A FARRA DO INTERIOR
Como se previa, aquele movimento
de valorização do interior de Portugal foi mais um nado-morto. Mediaticamente
foi um arranque medíocre, mas de na realidade foi a única coisa que as pessoas,
com memória, ainda se vão lembrando cada vez mais a espaços.
Para
ajudar a esta festa de cinismo politico elevado ao coeficiente mais alto, o
governo resolveu instalar uma Secretaria de Estado em Castelo Branco, com o
propósito de melhor “ se conhecerem os problemas do interior e poder haver uma
resposta rápida para os mesmos”! Como
bem escreveu Lampedusa, “É preciso que alguma coisa mude, para que tudo fique
na mesma”.
O
governo, com a pompa e circunstancia habitual nestes eventos, veio a terreiro
divulgar a disponibilidade para entregar às autarquias um conjunto de estruturas
e serviços a saírem da administração central. Quiseram promover a
“regionalização da tesura”, tentando replicar pela via administrativa o que os
portugueses rejeitaram em referendo há uns anos, num contexto de desinformação
e com vergonhosas falácias, que levaram ao resultado que os centralistas de
Lisboa e Vale do Tejo sempre desejaram, que foi ter o País a seus pés. Só não
conseguiram os seus intentos de dar novas atribuições porque o outro envelope,
o principal, está vazio!
Como é
evidente, o interior de hoje é bem diferente do de há 44 anos, quando fizemos
as campanhas de dinamização do MFA, e se iniciou o Serviço Médico à Periferia,
embrião de um SNS todos os dias violentado por muitos que desejam a
“liberalização” da saúde!
O
interior há muito que é olhado como um enfado pelos que nos governam, e até
pelas oposições, para quem Portugal é pouco mais que a Grande Lisboa! Houve
alguém que terá dito: “Em tempos de crise, para que os vossos sapatos durem
mais, deem passos maiores”. É de um tempo que vai sendo cada vez mais repetido!
Em
1965, o Subsecretário de Estado do Tesouro, Ricardo Faria Blanc teve que
substituir Ulisses Cortês ao tempo Ministro das Finanças, então doente, na
preparação da Lei de Meios e do Orçamento para 1966. Apercebe-se de uma verba
irrisória para “os melhoramentos rurais”. Convencido que estava que devia ser
triplicada essa verba, já que iria melhorar o interior do País, levou a
proposta a Oliveira Salazar. Com aquele
ar sinistramente cético Salazar pergunta: - “Mas ao certo, o que é que o senhor
tem em vista? O Subsecretário responde: - “Bom trata-se de modernizar mais
depressa as terras do interior, levando-lhes benefícios do progresso:
canalização de água em casa, eletricidade, telefone, eliminação das fontes de
chafurdo, etc., etc.”. Salazar pergunta-lhe de chofre: - “O Senhor donde é
natural?”. - “Sou de Azeitão, Sr. Presidente, aqui a dois passos de Lisboa”. –
“Pois então não tem terra. O senhor não conhece o interior de Portugal. Sabe?

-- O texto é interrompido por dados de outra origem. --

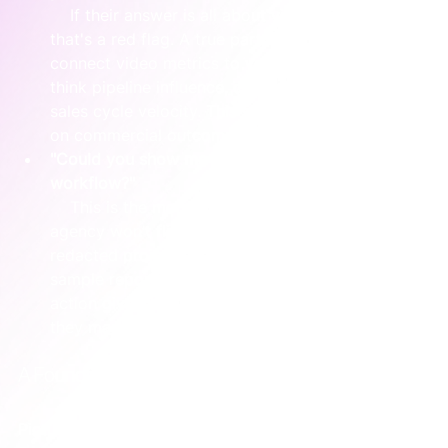
    If their answer is all about views and likes, 
that's a red flag. A true partner will immediately 
connect video metrics to your business funnel—
think pipeline influence, conversion rates, or 
sales cycle velocity. This shows they’re focused 
on commercial outcomes.
"Could you show me an example of a client 
workflow?"
    This is the moment of truth. A confident 
agency won’t flinch. They'll happily show you a 
redacted project plan, a Trello board, or a 
sample report. Seeing their operational tools in 
action gives you a real-world glimpse into how 
they manage projects.
A Founder Moment: Putting It All Together
Picture a founder interviewing two agencies for their 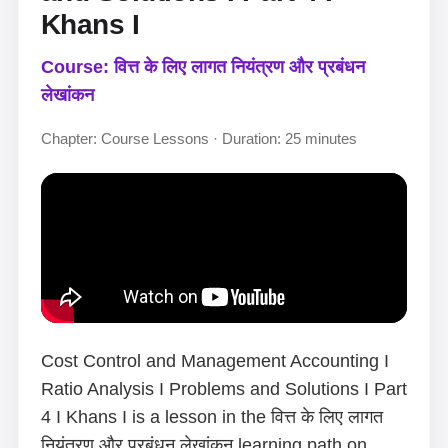
Khans I
Course: वित्त के लिए लागत नियंत्रण और प्रबंधन
लेखांकन
Chapter: Course Lessons · Duration: 25 minutes
Cost Control and Management Accounting I
Ratio Analysis I Problems and Solutions I Part
4 I Khans I is a lesson in the वित्त के लिए लागत
नियंत्रण और प्रबंधन लेखांकन learning path on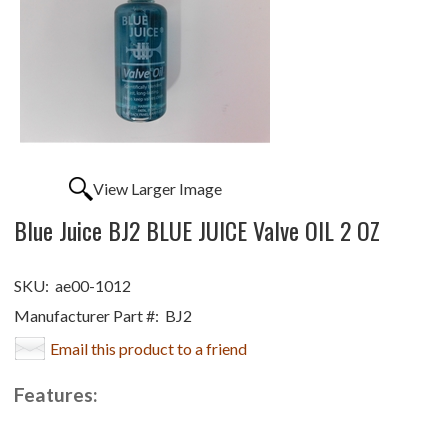
View Larger Image
Blue Juice BJ2 BLUE JUICE Valve OIL 2 OZ
SKU:
ae00-1012
Manufacturer Part #:
BJ2
Email this product to a friend
Features: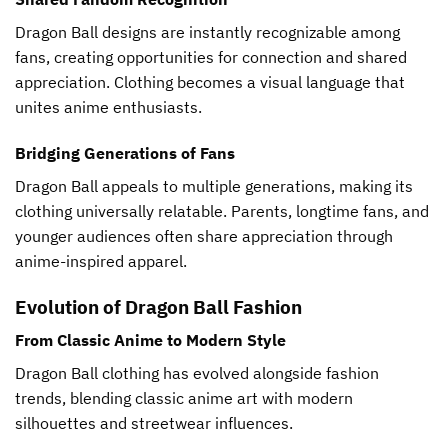
Dragon Ball designs are instantly recognizable among
fans, creating opportunities for connection and shared
appreciation. Clothing becomes a visual language that
unites anime enthusiasts.
Bridging Generations of Fans
Dragon Ball appeals to multiple generations, making its
clothing universally relatable. Parents, longtime fans, and
younger audiences often share appreciation through
anime-inspired apparel.
Evolution of Dragon Ball Fashion
From Classic Anime to Modern Style
Dragon Ball clothing has evolved alongside fashion
trends, blending classic anime art with modern
silhouettes and streetwear influences.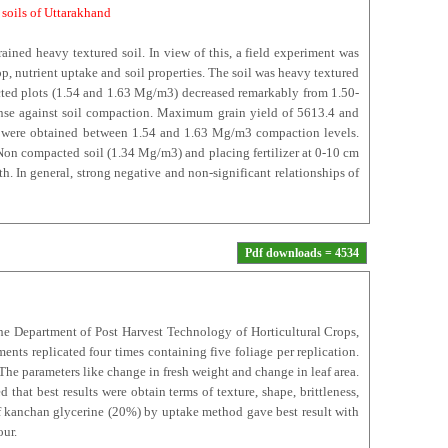
i soils of Uttarakhand
rained heavy textured soil. In view of this, a field experiment was
p, nutrient uptake and soil properties. The soil was heavy textured
acted plots (1.54 and 1.63 Mg/m3) decreased remarkably from 1.50-
nse against soil compaction. Maximum grain yield of 5613.4 and
ds were obtained between 1.54 and 1.63 Mg/m3 compaction levels.
Non compacted soil (1.34 Mg/m3) and placing fertilizer at 0-10 cm
 In general, strong negative and non-significant relationships of
Pdf downloads = 4534
the Department of Post Harvest Technology of Horticultural Crops,
nts replicated four times containing five foliage per replication.
The parameters like change in fresh weight and change in leaf area.
 that best results were obtain terms of texture, shape, brittleness,
of kanchan glycerine (20%) by uptake method gave best result with
our.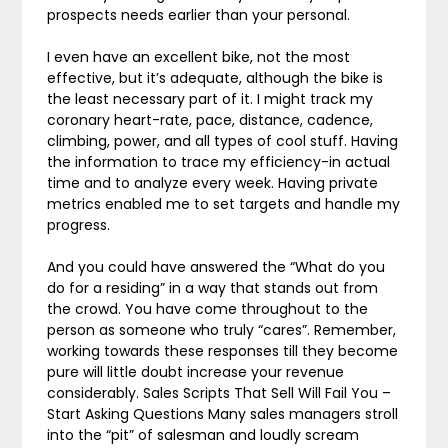
prospects needs earlier than your personal.
I even have an excellent bike, not the most
effective, but it’s adequate, although the bike is
the least necessary part of it. I might track my
coronary heart-rate, pace, distance, cadence,
climbing, power, and all types of cool stuff. Having
the information to trace my efficiency-in actual
time and to analyze every week. Having private
metrics enabled me to set targets and handle my
progress.
And you could have answered the “What do you
do for a residing” in a way that stands out from
the crowd. You have come throughout to the
person as someone who truly “cares”. Remember,
working towards these responses till they become
pure will little doubt increase your revenue
considerably. Sales Scripts That Sell Will Fail You –
Start Asking Questions Many sales managers stroll
into the “pit” of salesman and loudly scream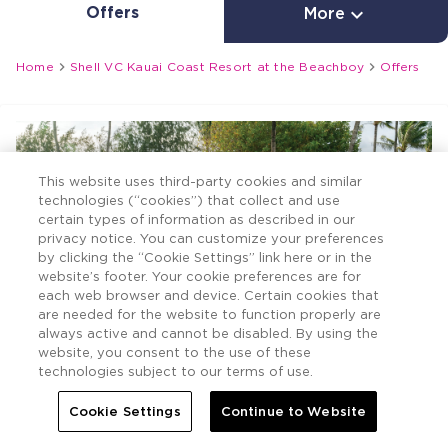
Offers

More


Home
Shell VC Kauai Coast Resort at the Beachboy
Offers
This website uses third-party cookies and similar
technologies (“cookies”) that collect and use
certain types of information as described in our
privacy notice. You can customize your preferences
by clicking the “Cookie Settings” link here or in the
website’s footer. Your cookie preferences are for
each web browser and device. Certain cookies that
are needed for the website to function properly are
always active and cannot be disabled. By using the
website, you consent to the use of these
technologies subject to our terms of use.
Cookie Settings
Continue to Website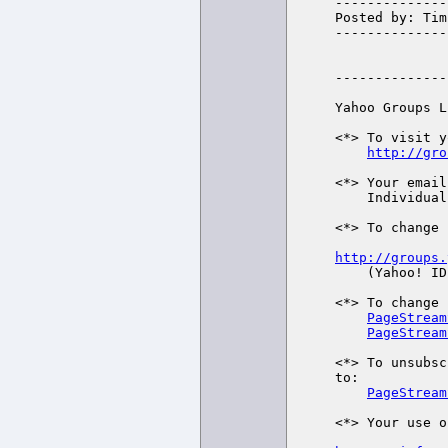
--------------
Posted by: Tim
--------------
--------------
Yahoo Groups L
<*> To visit y
http://gro
<*> Your email
    Individual Email | Traditional

<*> To change 
http://groups.

    (Yahoo! ID required)

<*> To change 
PageStream
PageStream
<*> To unsubsc
to:

PageStream
<*> Your use o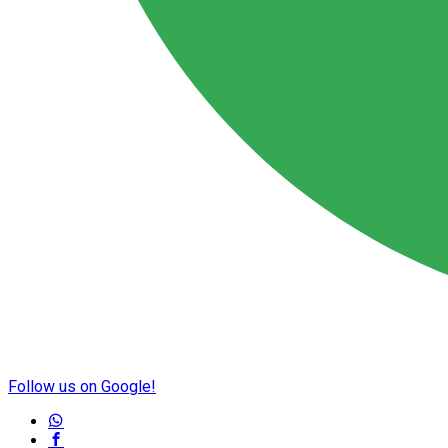
Follow us on Google!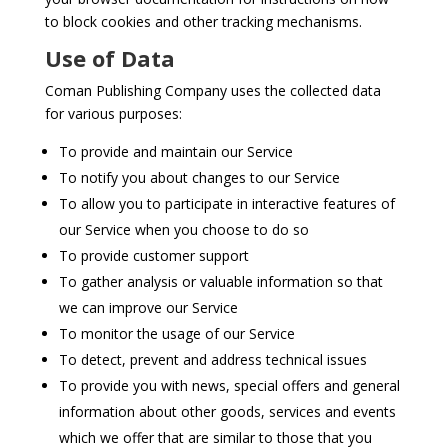
to block cookies and other tracking mechanisms.
Use of Data
Coman Publishing Company uses the collected data
for various purposes:
To provide and maintain our Service
To notify you about changes to our Service
To allow you to participate in interactive features of
our Service when you choose to do so
To provide customer support
To gather analysis or valuable information so that
we can improve our Service
To monitor the usage of our Service
To detect, prevent and address technical issues
To provide you with news, special offers and general
information about other goods, services and events
which we offer that are similar to those that you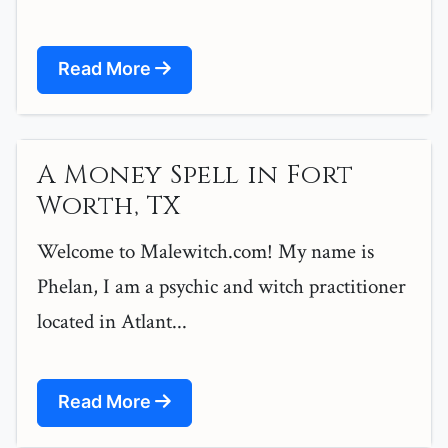
Read More
A Money Spell in Fort
Worth, TX
Welcome to Malewitch.com! My name is
Phelan, I am a psychic and witch practitioner
located in Atlant...
Read More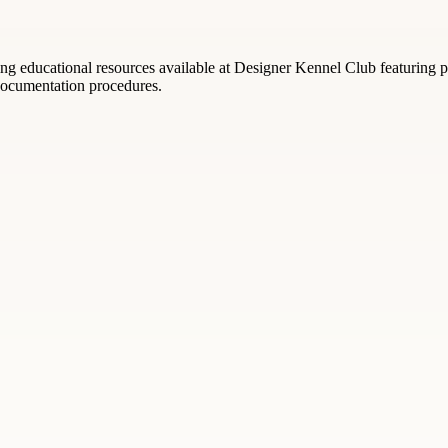
g educational resources available at Designer Kennel Club featuring pe
 documentation procedures.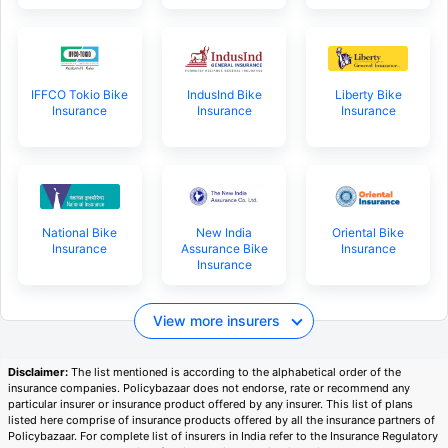
IFFCO Tokio Bike
IndusInd Bike
Liberty Bike
Insurance
Insurance
Insurance
National Bike
New India
Oriental Bike
Insurance
Assurance Bike
Insurance
Insurance
View more insurers
Disclaimer:
The list mentioned is according to the alphabetical order of the
insurance companies. Policybazaar does not endorse, rate or recommend any
particular insurer or insurance product offered by any insurer. This list of plans
listed here comprise of insurance products offered by all the insurance partners of
Policybazaar. For complete list of insurers in India refer to the Insurance Regulatory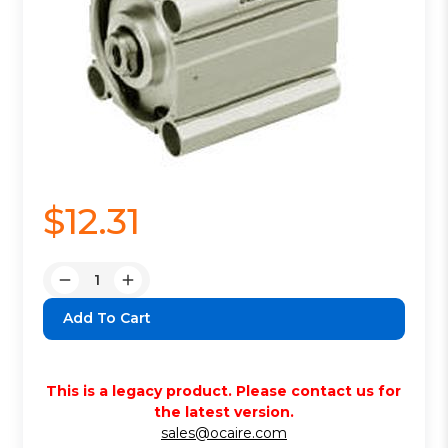
$12.31
Quantity:
Decrease
Increase
Quantity:
Quantity:
This is a legacy product. Please contact us for
the latest version.
sales@ocaire.com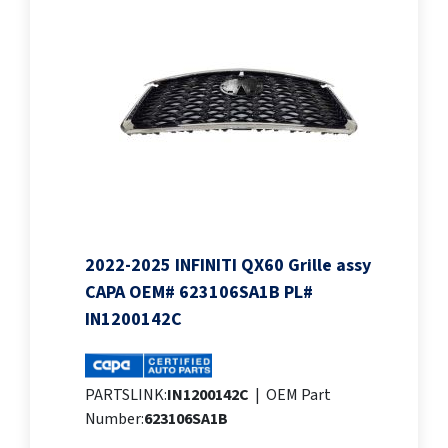
2022-2025 INFINITI QX60 Grille assy
CAPA OEM# 623106SA1B PL#
IN1200142C
PARTSLINK:
IN1200142C
|
OEM Part
Number:
623106SA1B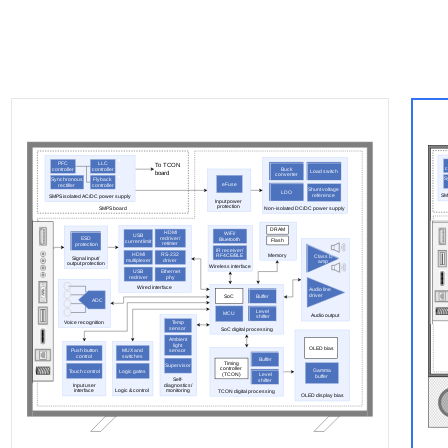
PFC
LLC
To TCON
c
Buck
controller
controller
board
Load switch
converter
S
Synchronous
Flyback
eFuse
rectifier
controller
Shunt voltage
LDO
reference
SM
SMPS isolated AC/DC power supply
Input power
protection
SMPS board
Non-isolated DC/DC power supply
DRAM
HDMI
WiFi/
USB
redriver/
ESD
Bluetooth
Flash
current limit
retimer
protection
IR receiver/
HDMI
RS-232
Memory
RF4CE/BLE
Class D
Signal input/
multiplexer
driver
amp
output protection
Wireless interface
USB
Ethernet
redriver
phy
Wired interface
Audio line
driver
SoC
Buffer
ADC
Level
MCU
Audio output
shifter
Voice recognition
Temp
sensor
SoC digital processing
Ambient
light
OLED bias
Push button
MUX and
sensor
control
switches
Buffer
Timing
Supervisor
controller
Gamma
Touch control
Logic gates
(TCON)
Level
buffer
Self-
shifter
Input user
diagnostics/
interface
Logic & control
monitoring
TCON digital processing
OLED display bias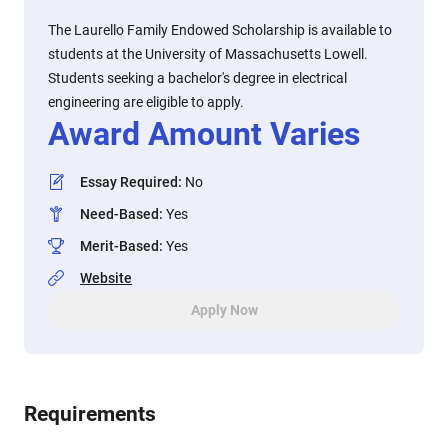
The Laurello Family Endowed Scholarship is available to
students at the University of Massachusetts Lowell.
Students seeking a bachelor's degree in electrical
engineering are eligible to apply.
Award Amount Varies
Essay Required
:
No
Need-Based
:
Yes
Merit-Based
:
Yes
Website
Apply Now
Requirements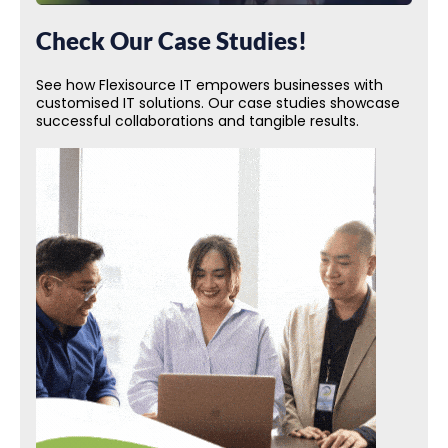
Check Our Case Studies!
See how Flexisource IT empowers businesses with
customised IT solutions. Our case studies showcase
successful collaborations and tangible results.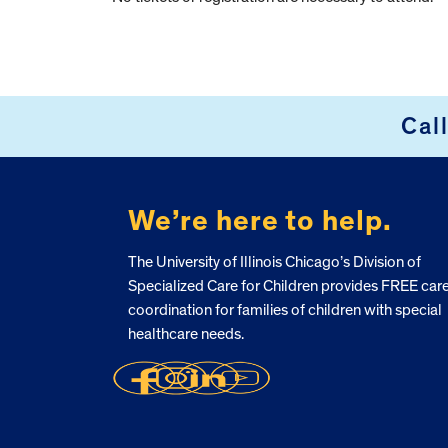
Cal
FOOTER
We’re here to help.
The University of Illinois Chicago’s Division of
Specialized Care for Children provides FREE car
coordination for families of children with special
healthcare needs.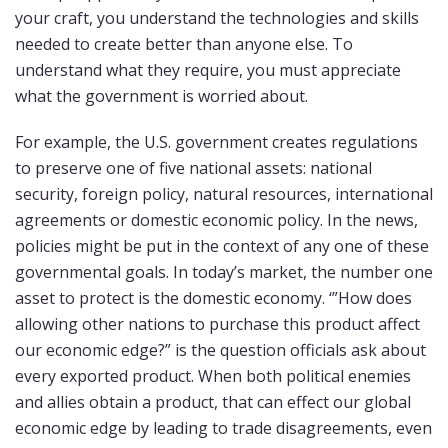
your craft, you understand the technologies and skills
needed to create better than anyone else. To
understand what they require, you must appreciate
what the government is worried about.
For example, the U.S. government creates regulations
to preserve one of five national assets: national
security, foreign policy, natural resources, international
agreements or domestic economic policy. In the news,
policies might be put in the context of any one of these
governmental goals. In today’s market, the number one
asset to protect is the domestic economy. ‘”How does
allowing other nations to purchase this product affect
our economic edge?” is the question officials ask about
every exported product. When both political enemies
and allies obtain a product, that can effect our global
economic edge by leading to trade disagreements, even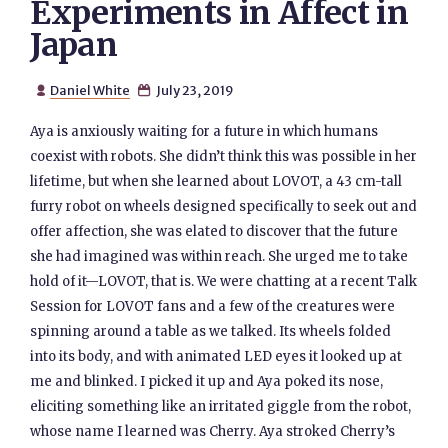
Experiments in Affect in
Japan
Daniel White
July 23, 2019


Aya is anxiously waiting for a future in which humans
coexist with robots. She didn’t think this was possible in her
lifetime, but when she learned about LOVOT, a 43 cm-tall
furry robot on wheels designed specifically to seek out and
offer affection, she was elated to discover that the future
she had imagined was within reach. She urged me to take
hold of it—LOVOT, that is. We were chatting at a recent Talk
Session for LOVOT fans and a few of the creatures were
spinning around a table as we talked. Its wheels folded
into its body, and with animated LED eyes it looked up at
me and blinked. I picked it up and Aya poked its nose,
eliciting something like an irritated giggle from the robot,
whose name I learned was Cherry. Aya stroked Cherry’s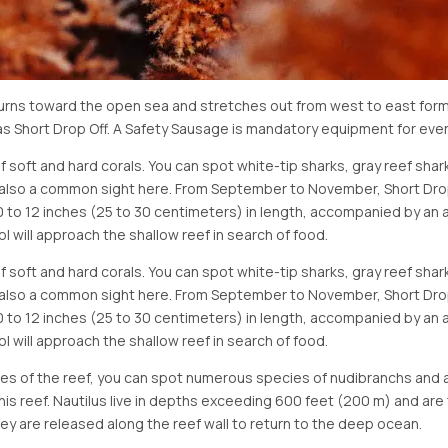
turns toward the open sea and stretches out from west to east formi
as Short Drop Off. A Safety Sausage is mandatory equipment for every
of soft and hard corals. You can spot white-tip sharks, gray reef shark
re also a common sight here. From September to November, Short Dro
10 to 12 inches (25 to 30 centimeters) in length, accompanied by an a
l will approach the shallow reef in search of food.
of soft and hard corals. You can spot white-tip sharks, gray reef shark
re also a common sight here. From September to November, Short Dro
10 to 12 inches (25 to 30 centimeters) in length, accompanied by an a
l will approach the shallow reef in search of food.
ices of the reef, you can spot numerous species of nudibranchs an
 this reef. Nautilus live in depths exceeding 600 feet (200 m) and are
y are released along the reef wall to return to the deep ocean.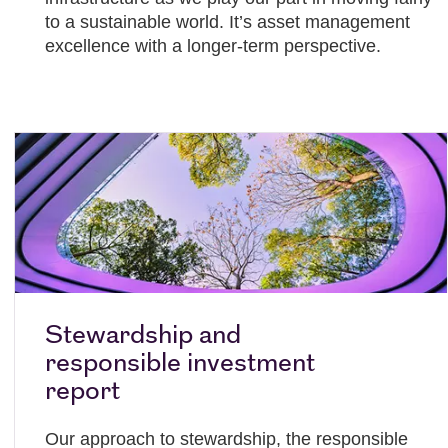
to a sustainable world. It’s asset management
excellence with a longer-term perspective.
Stewardship and
responsible investment
report
Our approach to stewardship, the responsible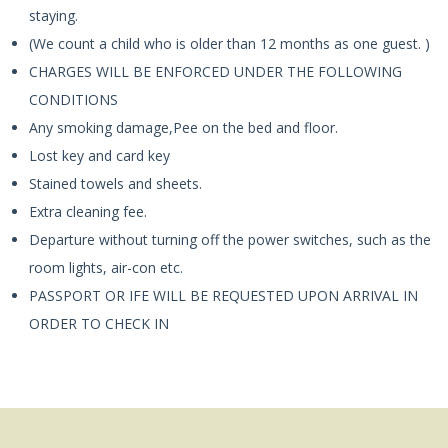
staying.
(We count a child who is older than 12 months as one guest. )
CHARGES WILL BE ENFORCED UNDER THE FOLLOWING
CONDITIONS
Any smoking damage,Pee on the bed and floor.
Lost key and card key
Stained towels and sheets.
Extra cleaning fee.
Departure without turning off the power switches, such as the
room lights, air-con etc.
PASSPORT OR IFE WILL BE REQUESTED UPON ARRIVAL IN
ORDER TO CHECK IN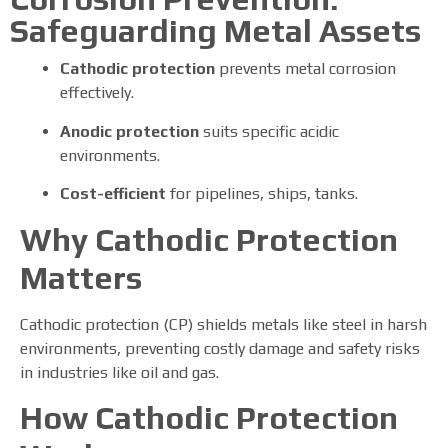
Safeguarding Metal Assets
Cathodic protection
prevents metal corrosion
effectively.
Anodic protection
suits specific acidic
environments.
Cost-efficient
for pipelines, ships, tanks.
Why Cathodic Protection
Matters
Cathodic protection (CP) shields metals like steel in harsh
environments, preventing costly damage and safety risks
in industries like oil and gas.
How Cathodic Protection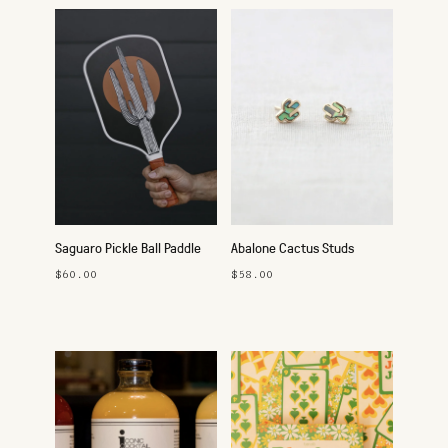
Saguaro Pickle Ball Paddle
Abalone Cactus Studs
$60.00
$58.00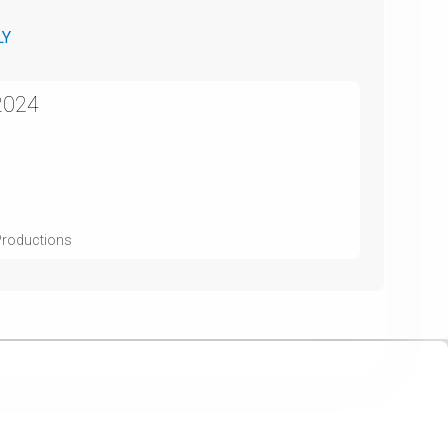
LY
2024
 Productions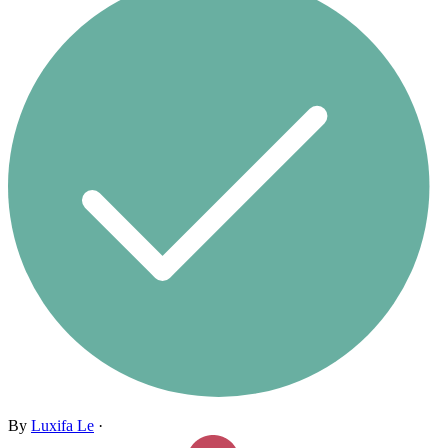
By
Luxifa Le
·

As pessoas que ali vivem estão muito arreigadas às suas tradições e modo de
vida seculares. Se lhe levamos o progresso de repente, perturbaremos gravemente
os seus equilíbrios naturais. Por exemplo se acabarmos com as fontes e lhe
levarmos a água a casa, as mulheres já não terão de ir todas as manhãs com o
cântaro à fonte: como é que elas hão-de poder pôr a conversa em dia umas com as
outras?”. Claro que não houve reforço de verba nenhuma!!
Este
diálogo mostra bem como há décadas se trilham e retrilham os sórdidos caminhos do Interior pelo poder
instalado em Lisboa, engordado pelos que para lá vão.
“Tudo é
velho onde fui em novo” Álvaro Campos.